Return all lines in the material below that contain "OneASICS".

-- Opening Marker --

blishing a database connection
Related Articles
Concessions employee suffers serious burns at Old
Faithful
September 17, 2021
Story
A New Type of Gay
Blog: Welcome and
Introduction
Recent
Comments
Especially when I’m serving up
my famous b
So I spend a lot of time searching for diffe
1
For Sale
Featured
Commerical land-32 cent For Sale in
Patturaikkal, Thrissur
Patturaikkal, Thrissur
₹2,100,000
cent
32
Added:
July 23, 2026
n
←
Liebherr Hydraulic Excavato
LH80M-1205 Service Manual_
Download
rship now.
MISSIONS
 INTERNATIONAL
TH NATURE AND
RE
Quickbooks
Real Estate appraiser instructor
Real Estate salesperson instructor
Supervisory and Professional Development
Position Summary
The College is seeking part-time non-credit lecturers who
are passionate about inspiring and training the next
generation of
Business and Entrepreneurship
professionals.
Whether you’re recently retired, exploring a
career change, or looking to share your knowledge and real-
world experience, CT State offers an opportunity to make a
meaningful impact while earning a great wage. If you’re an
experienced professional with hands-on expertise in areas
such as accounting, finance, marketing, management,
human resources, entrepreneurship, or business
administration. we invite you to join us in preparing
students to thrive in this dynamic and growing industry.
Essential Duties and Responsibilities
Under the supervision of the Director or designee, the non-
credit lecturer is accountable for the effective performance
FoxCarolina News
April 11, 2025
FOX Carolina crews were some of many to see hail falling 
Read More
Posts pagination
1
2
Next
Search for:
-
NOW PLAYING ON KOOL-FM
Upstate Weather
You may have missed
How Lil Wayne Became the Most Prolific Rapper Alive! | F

-- Closing Marker --
-- Opening Marker --

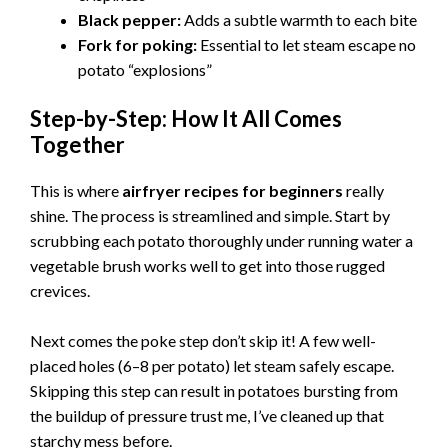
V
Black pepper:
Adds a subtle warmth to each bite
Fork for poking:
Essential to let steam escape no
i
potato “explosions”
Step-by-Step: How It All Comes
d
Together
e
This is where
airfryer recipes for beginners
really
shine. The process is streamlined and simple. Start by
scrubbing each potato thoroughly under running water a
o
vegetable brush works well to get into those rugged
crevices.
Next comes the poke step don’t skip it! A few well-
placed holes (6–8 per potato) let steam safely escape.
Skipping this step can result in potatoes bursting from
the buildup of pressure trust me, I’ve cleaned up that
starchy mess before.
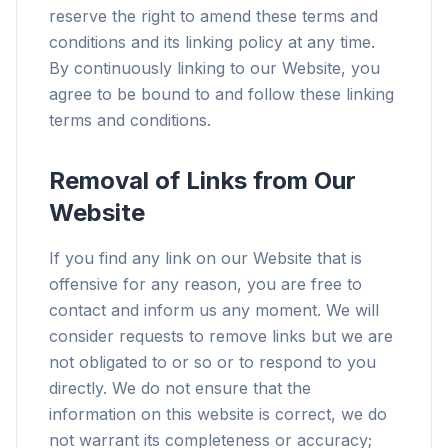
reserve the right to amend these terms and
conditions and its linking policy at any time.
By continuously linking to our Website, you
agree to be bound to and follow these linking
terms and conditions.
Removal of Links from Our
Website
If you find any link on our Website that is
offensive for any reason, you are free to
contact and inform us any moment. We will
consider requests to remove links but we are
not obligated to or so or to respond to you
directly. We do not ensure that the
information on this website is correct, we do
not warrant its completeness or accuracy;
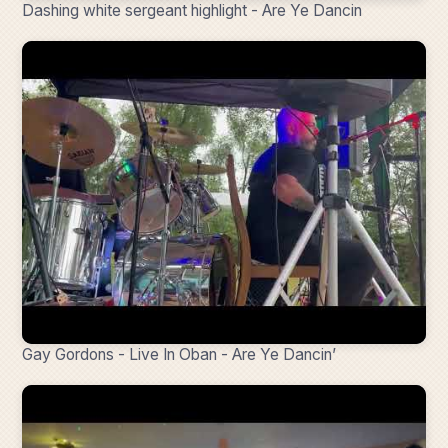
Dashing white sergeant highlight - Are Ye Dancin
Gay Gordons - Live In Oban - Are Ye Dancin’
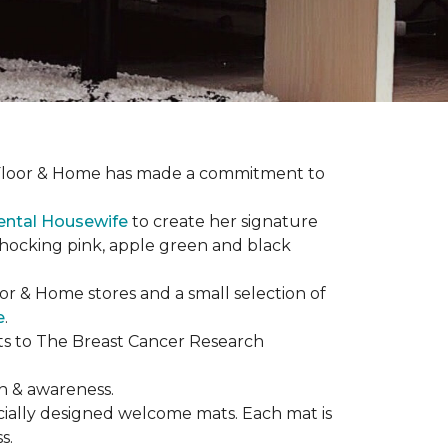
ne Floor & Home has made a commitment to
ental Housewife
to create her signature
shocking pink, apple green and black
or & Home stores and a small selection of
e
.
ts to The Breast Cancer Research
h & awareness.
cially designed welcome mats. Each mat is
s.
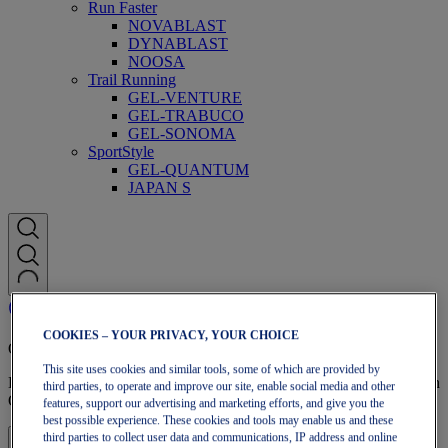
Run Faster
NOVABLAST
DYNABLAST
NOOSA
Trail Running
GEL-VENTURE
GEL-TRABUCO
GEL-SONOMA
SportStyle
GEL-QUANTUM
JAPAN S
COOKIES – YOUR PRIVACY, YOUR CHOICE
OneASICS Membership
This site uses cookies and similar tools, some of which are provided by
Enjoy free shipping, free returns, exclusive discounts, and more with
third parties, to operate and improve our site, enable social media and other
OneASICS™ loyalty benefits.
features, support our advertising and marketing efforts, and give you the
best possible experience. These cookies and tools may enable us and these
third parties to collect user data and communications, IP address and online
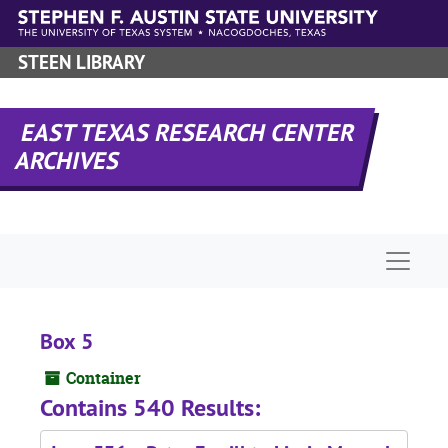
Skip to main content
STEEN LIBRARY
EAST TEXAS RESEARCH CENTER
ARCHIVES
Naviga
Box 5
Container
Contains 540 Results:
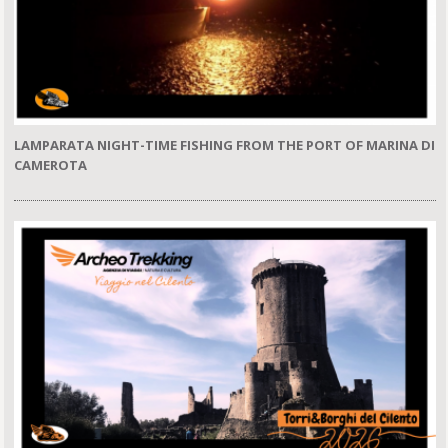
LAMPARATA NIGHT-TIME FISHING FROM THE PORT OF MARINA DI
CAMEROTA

-- Closing Marker --
-- Opening Marker --

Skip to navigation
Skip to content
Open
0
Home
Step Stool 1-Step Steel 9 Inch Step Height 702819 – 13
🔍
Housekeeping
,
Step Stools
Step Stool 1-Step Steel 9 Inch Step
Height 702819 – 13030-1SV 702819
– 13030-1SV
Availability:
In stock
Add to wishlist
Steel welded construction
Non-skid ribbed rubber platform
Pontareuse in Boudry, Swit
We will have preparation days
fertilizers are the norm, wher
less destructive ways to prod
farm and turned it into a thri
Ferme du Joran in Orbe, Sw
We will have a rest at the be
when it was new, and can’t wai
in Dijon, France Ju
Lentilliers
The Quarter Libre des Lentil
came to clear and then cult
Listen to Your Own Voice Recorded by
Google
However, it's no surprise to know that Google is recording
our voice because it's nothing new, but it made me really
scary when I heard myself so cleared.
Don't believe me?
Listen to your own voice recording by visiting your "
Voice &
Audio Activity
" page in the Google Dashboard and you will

-- Closing Marker --

● **Answer space**:
OneASICS Membership
OneASICS™ loyalty benefits.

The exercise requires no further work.